Le désir d’écrire reste une sensation intense même quand je n’écris rien, même si j’essaie d’écrire, assez présente au cours de la journée.
Et je me suis aperçue de la difficulté avec laquelle je parviens à décrire cette sensation, la pauvreté de ce qui vient.
J’essaie d’y travailler.

Une représentation de ce désir qui se mue souvent en besoin pourrait être une pièce dans un appartement fraîchement investi, qui contiendrait des cartons, des tas de cartons (nombreux et empilés).
Les habitants peuvent vivre confortablement dans cet appartement, manquent seulement quelques objets, quelques vêtements, quelques effets personnels (expression plaisante « effets personnels ») contenus dans ces cartons.

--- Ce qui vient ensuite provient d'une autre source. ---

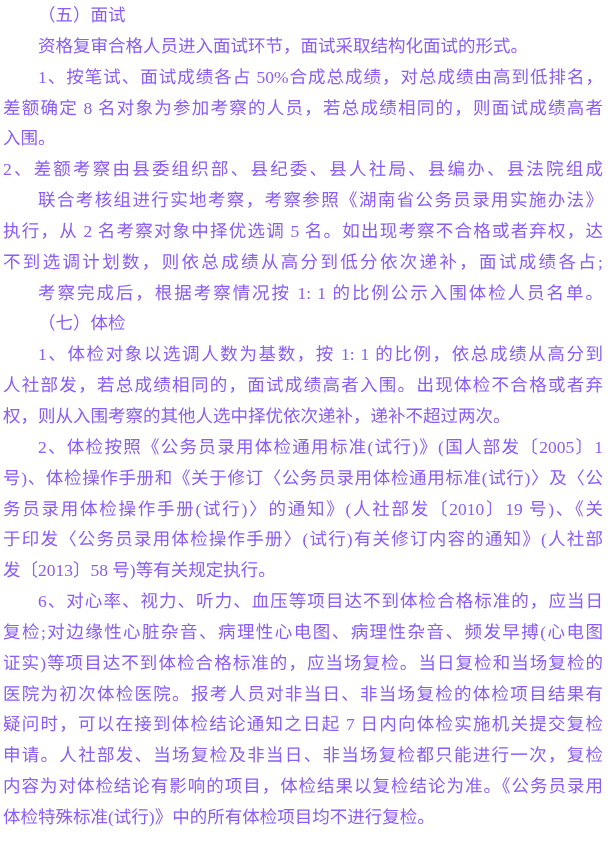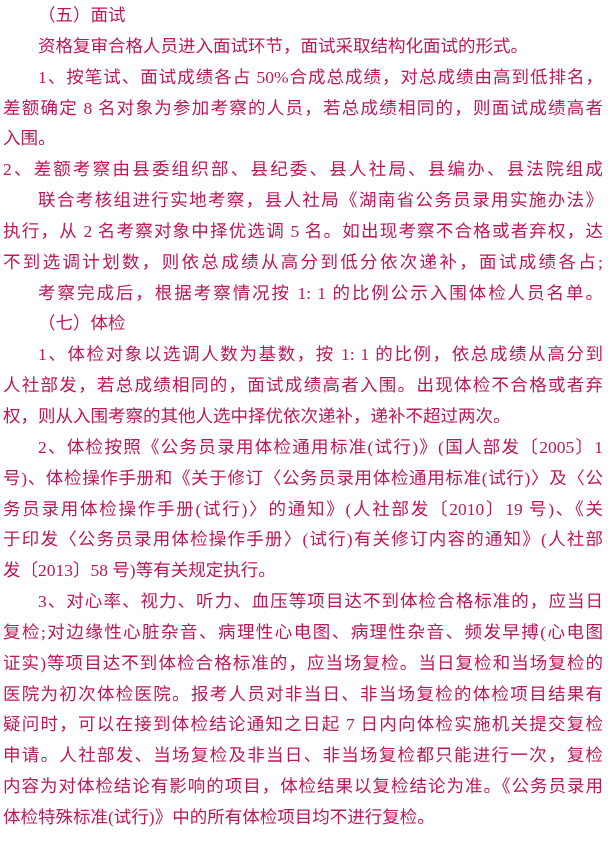--- a/index.html
+++ b/index.html
@@ -11,21 +11,21 @@
     width: 608px;
     height: 864px;
     overflow: hidden;
   }
   .page {
     box-sizing: border-box;
     width: 608px;
     height: 864px;
     padding: 0 5px 0 3px;
     background: #ffffff;
-    color: #be185d;
+    color: #8b5cf6;
     font-family: "Liberation Serif", "DejaVu Serif", serif;
     font-size: 17.5px;
     font-weight: 400;
   }
   .line {
     height: 30.857px;
     line-height: 30.857px;
     overflow: hidden;
     white-space: normal;
   }
@@ -43,34 +43,34 @@
 </head>
 <body>
 
 <div class="page">
   <div class="line ind">（五）面试</div>
   <div class="line ind">资格复审合格人员进入面试环节，面试采取结构化面试的形式。</div>
   <div class="line ind jus">1、按笔试、面试成绩各占 50%合成总成绩，对总成绩由高到低排名，</div>
   <div class="line jus">差额确定 8 名对象为参加考察的人员，若总成绩相同的，则面试成绩高者</div>
   <div class="line">入围。</div>
   <div class="line jus">2、差额考察由县委组织部、县纪委、县人社局、县编办、县法院组成</div>
-  <div class="line ind jus">联合考核组进行实地考察，县人社局《湖南省公务员录用实施办法》</div>
+  <div class="line ind jus">联合考核组进行实地考察，考察参照《湖南省公务员录用实施办法》</div>
   <div class="line jus">执行，从 2 名考察对象中择优选调 5 名。如出现考察不合格或者弃权，达</div>
   <div class="line jus">不到选调计划数，则依总成绩从高分到低分依次递补，面试成绩各占;</div>
   <div class="line ind jus">考察完成后，根据考察情况按 1: 1 的比例公示入围体检人员名单。</div>
   <div class="line ind">（七）体检</div>
   <div class="line ind jus">1、体检对象以选调人数为基数，按 1: 1 的比例，依总成绩从高分到</div>
   <div class="line jus">人社部发，若总成绩相同的，面试成绩高者入围。出现体检不合格或者弃</div>
   <div class="line">权，则从入围考察的其他人选中择优依次递补，递补不超过两次。</div>
   <div class="line ind jus">2、体检按照《公务员录用体检通用标准(试行)》(国人部发〔2005〕1</div>
   <div class="line jus">号)、体检操作手册和《关于修订〈公务员录用体检通用标准(试行)〉及〈公</div>
   <div class="line jus">务员录用体检操作手册(试行)〉的通知》(人社部发〔2010〕19 号)、《关</div>
   <div class="line jus">于印发〈公务员录用体检操作手册〉(试行)有关修订内容的通知》(人社部</div>
   <div class="line">发〔2013〕58 号)等有关规定执行。</div>
-  <div class="line ind jus">3、对心率、视力、听力、血压等项目达不到体检合格标准的，应当日</div>
+  <div class="line ind jus">6、对心率、视力、听力、血压等项目达不到体检合格标准的，应当日</div>
   <div class="line jus">复检;对边缘性心脏杂音、病理性心电图、病理性杂音、频发早搏(心电图</div>
   <div class="line jus">证实)等项目达不到体检合格标准的，应当场复检。当日复检和当场复检的</div>
   <div class="line jus">医院为初次体检医院。报考人员对非当日、非当场复检的体检项目结果有</div>
   <div class="line jus">疑问时，可以在接到体检结论通知之日起 7 日内向体检实施机关提交复检</div>
   <div class="line jus">申请。人社部发、当场复检及非当日、非当场复检都只能进行一次，复检</div>
   <div class="line jus">内容为对体检结论有影响的项目，体检结果以复检结论为准。《公务员录用</div>
   <div class="line">体检特殊标准(试行)》中的所有体检项目均不进行复检。</div>
 </div>
 
 </body></html>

Ils y ont accès librement, mais ce n’est pas si simple ; pour accéder au contenu convoité, il faut repérer le carton désigné, le localiser, parfois retrouver dans quel carton l’objet attend, puis parvenir à récupérer ce carton, peu accessible.
Cette image est vraie dans la mesure où elle traduit cette impression que ce que je pourrais écrire est déjà là, que je le contiens, même sous une forme embryonnaire, je peux continuer à vivre, sans jamais aller le chercher, mais je vis sous le même toit.
Voilà pour la partie « matière à écrire », mais ce désir d’écrire est également une tension, un bouillonnement, ou un bruit de fond, un peu comme un acouphène, présent quand l’alentour est calme, masqué par certaines fréquences qui distraient l’oreille et le cerveau.
Cette tension pourrait être illustrée par l’image d’un enfant ayant reçu à un anniversaire un nombre important de cadeaux convoités depuis longtemps. La projection du plaisir procuré par l’usage de chaque cadeau empêche, entrave la mise en action ; l’enfant aurait envie de jouer avec tous, individuellement mais simultanément et il ne sait par lequel commencer. L’idée même de l’utilisation de l’un d’eux est balayée par l’anticipation du plaisir procuré par un autre et ainsi de suite. Au final peut ne subsister que l’excitation provoquée par ces possibles.
Comme cet enfant, j’ai du mal à décider de ce que je vais écrire, et surtout, j’ai tellement envie de le faire, dans tellement de directions qu’elles s’annulent toutes, ou presque.
Cette envie de l’écriture ressemble donc bien à un désir (tension) soumis à la mise à disposition d’un matériau, dont la disponibilité reste aléatoire.